▸ **Work request**: Omit the images. Restate all of the records word for word.

▸ **Supplied data**:

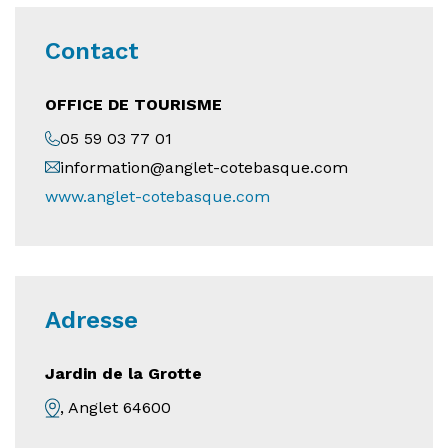
Contact
OFFICE DE TOURISME
05 59 03 77 01
information@anglet-cotebasque.com
www.anglet-cotebasque.com
Adresse
Jardin de la Grotte
, Anglet 64600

▸ **Written response**:
Contact
OFFICE DE TOURISME
05 59 03 77 01
information@anglet-cotebasque.com
www.anglet-cotebasque.com
Adresse
Jardin de la Grotte
, Anglet 64600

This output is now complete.